L’année 1989 marque un tournant dans sa carrière : le musée des Arts décoratifs, à Paris, lui consacre une exposition rétrospective. Les objets présentés, qui sont souvent le résultat de savants calculs mathématiques, sont également porteurs d’une dimension littéraire. Comme un roman, ils invitent au rêve et au voyage. Cette exposition révèle Sylvain Dubuisson au public, et la presse, séduite, le présente comme un designer atypique et brillant.

Dès lors, il est commandité par l’État à diverses reprises, par la Manufacture de Sèvres, le musée de la Tapisserie à Aubusson et par le ministère de la Culture.

En 1990, il reçoit le grand prix de la création industrielle. Ses activités se diversifient.

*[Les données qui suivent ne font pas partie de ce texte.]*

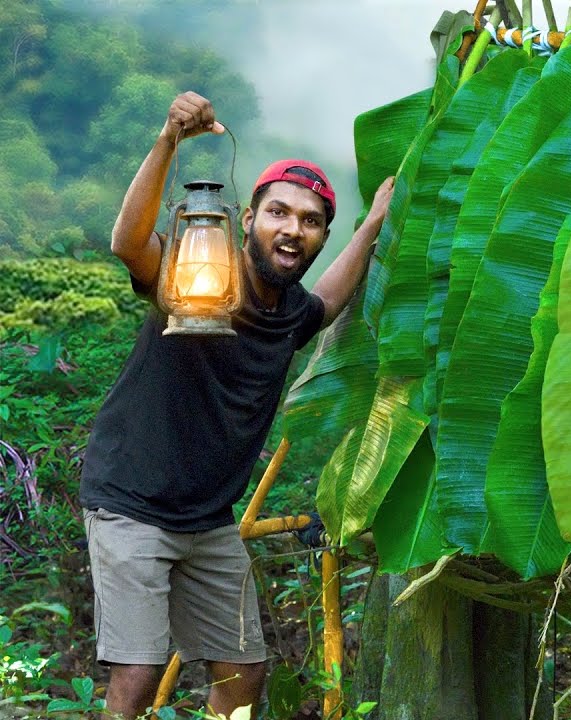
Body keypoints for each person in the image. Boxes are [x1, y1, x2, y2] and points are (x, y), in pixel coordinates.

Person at [78, 91, 394, 719]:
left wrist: (374, 224)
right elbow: (126, 242)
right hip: (131, 503)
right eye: (278, 211)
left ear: (320, 237)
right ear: (246, 221)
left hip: (207, 518)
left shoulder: (292, 315)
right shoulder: (196, 277)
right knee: (136, 677)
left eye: (309, 220)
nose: (292, 228)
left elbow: (328, 300)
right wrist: (169, 138)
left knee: (244, 673)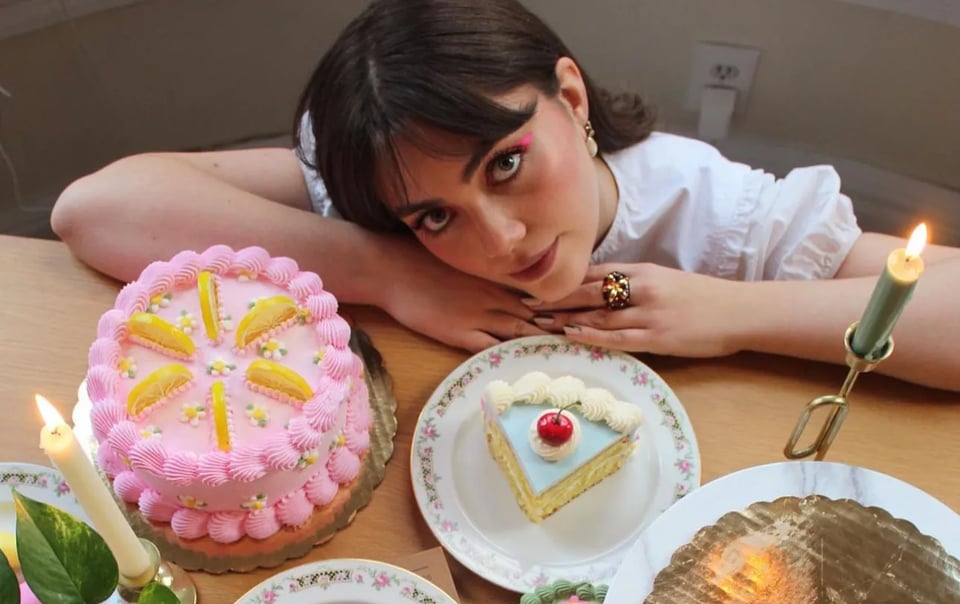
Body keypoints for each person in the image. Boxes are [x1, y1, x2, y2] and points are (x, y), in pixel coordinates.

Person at [51, 0, 960, 391]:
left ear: (569, 96)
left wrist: (737, 312)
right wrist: (389, 268)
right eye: (435, 215)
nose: (498, 240)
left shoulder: (709, 210)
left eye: (506, 163)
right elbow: (94, 209)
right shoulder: (383, 196)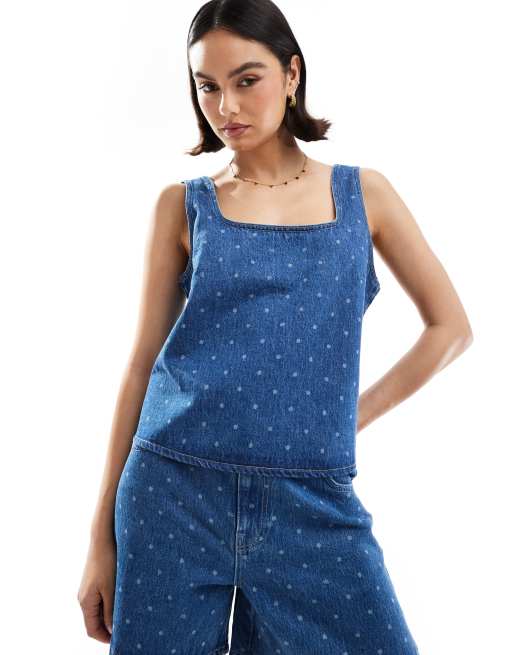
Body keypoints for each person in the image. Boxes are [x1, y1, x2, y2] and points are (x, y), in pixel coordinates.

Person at [77, 1, 473, 653]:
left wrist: (347, 417)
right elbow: (142, 362)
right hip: (172, 493)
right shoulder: (183, 206)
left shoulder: (363, 195)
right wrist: (100, 538)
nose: (225, 105)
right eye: (207, 86)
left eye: (247, 79)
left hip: (311, 497)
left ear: (292, 74)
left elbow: (449, 327)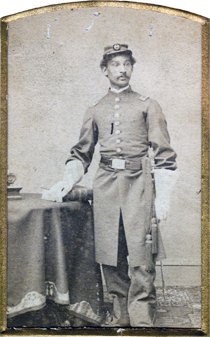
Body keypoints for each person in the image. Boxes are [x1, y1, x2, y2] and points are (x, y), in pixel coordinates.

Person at [43, 44, 177, 327]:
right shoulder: (95, 109)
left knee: (142, 252)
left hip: (139, 184)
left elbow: (164, 153)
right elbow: (81, 153)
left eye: (127, 64)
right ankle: (120, 314)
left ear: (132, 67)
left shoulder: (147, 104)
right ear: (104, 70)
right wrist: (67, 181)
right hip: (105, 185)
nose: (122, 69)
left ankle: (142, 319)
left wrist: (163, 197)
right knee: (110, 252)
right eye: (115, 64)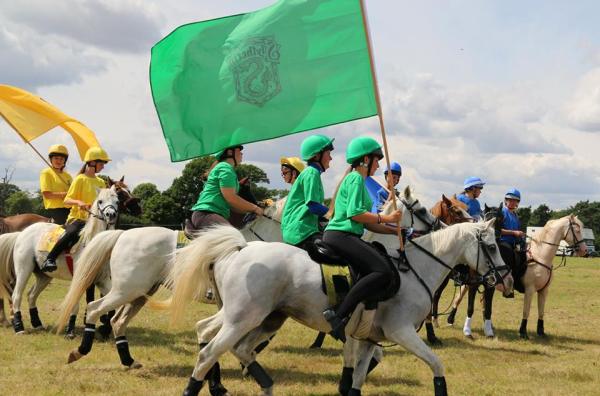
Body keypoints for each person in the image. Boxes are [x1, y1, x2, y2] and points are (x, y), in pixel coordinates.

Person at [322, 136, 401, 342]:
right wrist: (387, 217)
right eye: (377, 160)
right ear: (366, 159)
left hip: (344, 234)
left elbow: (367, 223)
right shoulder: (356, 178)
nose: (378, 165)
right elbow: (355, 214)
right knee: (382, 270)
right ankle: (338, 316)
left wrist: (393, 230)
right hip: (341, 235)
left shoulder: (358, 179)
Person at [41, 146, 110, 272]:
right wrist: (79, 202)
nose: (103, 166)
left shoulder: (101, 182)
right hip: (78, 217)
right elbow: (67, 200)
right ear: (92, 163)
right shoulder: (80, 179)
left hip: (95, 219)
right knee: (73, 231)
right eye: (102, 163)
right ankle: (50, 258)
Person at [281, 135, 333, 257]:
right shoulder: (311, 173)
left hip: (301, 230)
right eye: (328, 154)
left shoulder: (312, 173)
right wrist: (336, 215)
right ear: (317, 155)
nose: (330, 158)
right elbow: (313, 206)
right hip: (302, 231)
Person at [191, 145, 263, 230]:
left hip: (209, 214)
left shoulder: (224, 168)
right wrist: (255, 208)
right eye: (239, 150)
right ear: (230, 152)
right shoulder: (225, 168)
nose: (241, 153)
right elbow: (231, 198)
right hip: (207, 214)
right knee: (235, 237)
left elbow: (233, 206)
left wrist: (251, 210)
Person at [39, 144, 73, 225]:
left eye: (61, 159)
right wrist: (65, 194)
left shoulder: (68, 176)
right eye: (56, 158)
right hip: (56, 210)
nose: (59, 161)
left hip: (70, 208)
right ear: (51, 159)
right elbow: (47, 194)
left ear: (65, 161)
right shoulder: (46, 173)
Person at [499, 188, 526, 285]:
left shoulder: (516, 216)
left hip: (514, 244)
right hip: (502, 242)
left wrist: (521, 236)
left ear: (517, 202)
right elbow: (498, 230)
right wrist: (514, 233)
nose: (511, 202)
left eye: (514, 200)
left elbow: (517, 232)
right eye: (509, 200)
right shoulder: (502, 213)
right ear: (505, 200)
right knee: (510, 255)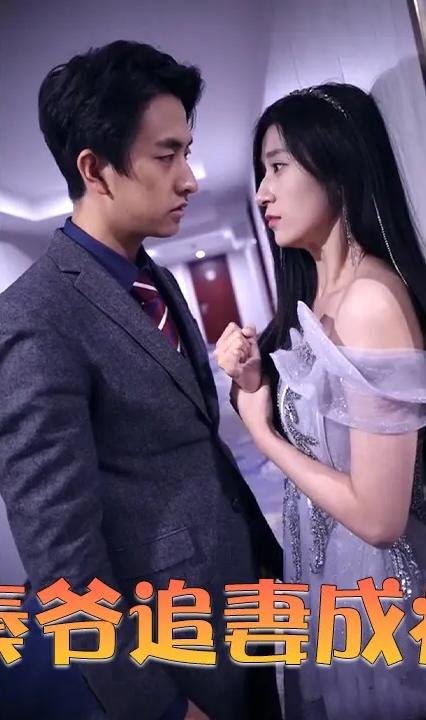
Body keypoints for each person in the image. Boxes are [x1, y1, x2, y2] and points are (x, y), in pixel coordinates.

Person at [0, 40, 283, 720]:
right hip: (172, 652)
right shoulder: (35, 316)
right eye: (166, 155)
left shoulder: (150, 277)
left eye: (187, 152)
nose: (188, 179)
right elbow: (62, 560)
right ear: (95, 169)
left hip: (238, 598)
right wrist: (155, 706)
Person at [215, 82, 426, 720]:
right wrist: (257, 382)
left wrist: (262, 436)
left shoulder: (368, 301)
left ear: (335, 165)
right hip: (331, 573)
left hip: (381, 589)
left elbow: (380, 517)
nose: (263, 193)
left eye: (278, 167)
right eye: (263, 172)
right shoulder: (320, 296)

En 1993, il est sollicité pour le commissariat de l’exposition Design, miroir du siècle, au Grand Palais, puis, en 1996, pour la mise en scène de l’exposition La Magie des plastiques à l’École des beaux-arts de Paris.

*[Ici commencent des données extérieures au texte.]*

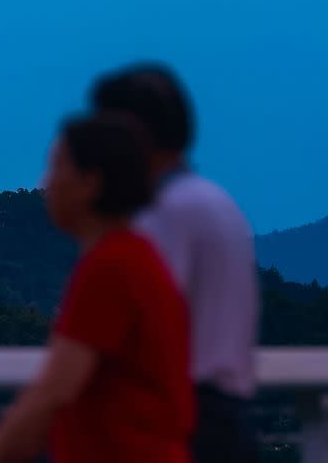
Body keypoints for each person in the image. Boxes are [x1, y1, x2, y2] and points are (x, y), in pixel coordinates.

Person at [0, 114, 193, 463]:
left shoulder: (110, 268)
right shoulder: (138, 257)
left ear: (91, 182)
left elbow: (53, 394)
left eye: (56, 168)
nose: (46, 182)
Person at [91, 63, 259, 463]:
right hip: (229, 416)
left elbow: (133, 325)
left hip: (182, 423)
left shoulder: (164, 214)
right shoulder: (216, 203)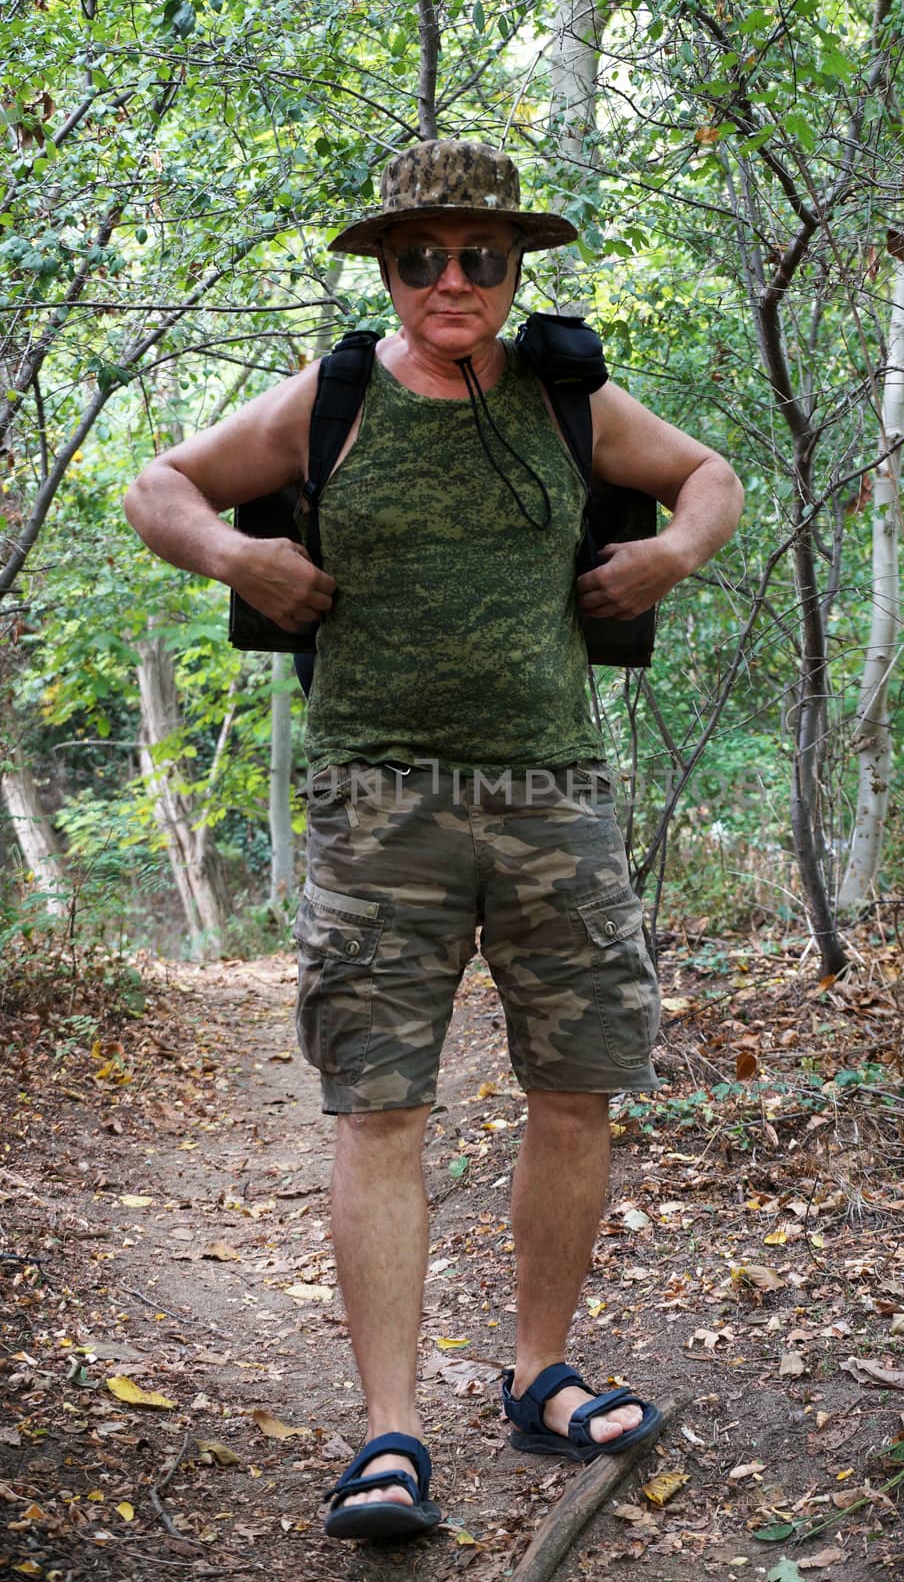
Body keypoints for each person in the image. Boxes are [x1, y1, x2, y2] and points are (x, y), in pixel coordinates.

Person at [125, 138, 743, 1541]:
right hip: (376, 803)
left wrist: (668, 554)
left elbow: (711, 476)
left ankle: (539, 1379)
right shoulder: (329, 399)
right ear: (387, 268)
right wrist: (237, 556)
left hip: (551, 798)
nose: (450, 280)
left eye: (480, 257)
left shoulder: (566, 399)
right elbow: (156, 486)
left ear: (516, 270)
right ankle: (389, 1435)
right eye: (422, 257)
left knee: (575, 1087)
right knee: (379, 1106)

Il aménage de nombreux lieux publics dédiés à la culture, tel l’espace d’accueil situé dans la tour nord de Notre-Dame de Paris, en 1986, ou encore l’espace d’accueil et la conservation du Musée historique des tissus à Lyon, en 1988.

Dubuisson réalise également plusieurs librairies Flammarion, dont la librairie La Hune, à Paris, en 1991.

En 1996, il achève son premier bâtiment, les chais de Haut-Selve, au cœur des vignes des Graves au sud-est de Bordeaux.

Il réalise la scénographie de l’atrium et l’aménagement des salons de la présidence française au Parlement européen à Bruxelles en 2008 et réaménage le grand vestibule et l’espace détente de la bibliothèque Sainte-Geneviève à Paris en 2011.

La variété de ses réalisations, en France ou à l’étranger, confirme sa polyvalence. Parmi ses réalisations, la bouteille-coffret pour Château Talbot, la collection d’objets de table en porcelaine SD One qu’il a dessinée pour Guy Degrenne (le mug pour enfants Dombo, 2002 ; la tasse à café Anno, 2008 ; la chaise NM, 2010) montrent une sobriété, qui, loin de certaines de ses créations plus loquaces, illustre la richesse et la diversité de son travail.

En 2006, le musée des arts décoratifs de Bordeaux, sa ville natale, a organisé La Face cachée de l’utile, une rétrospective des quarante ans de créations du désigner et de ses recherches sur les nouveaux matériaux et les objets assistés par ordinateurs.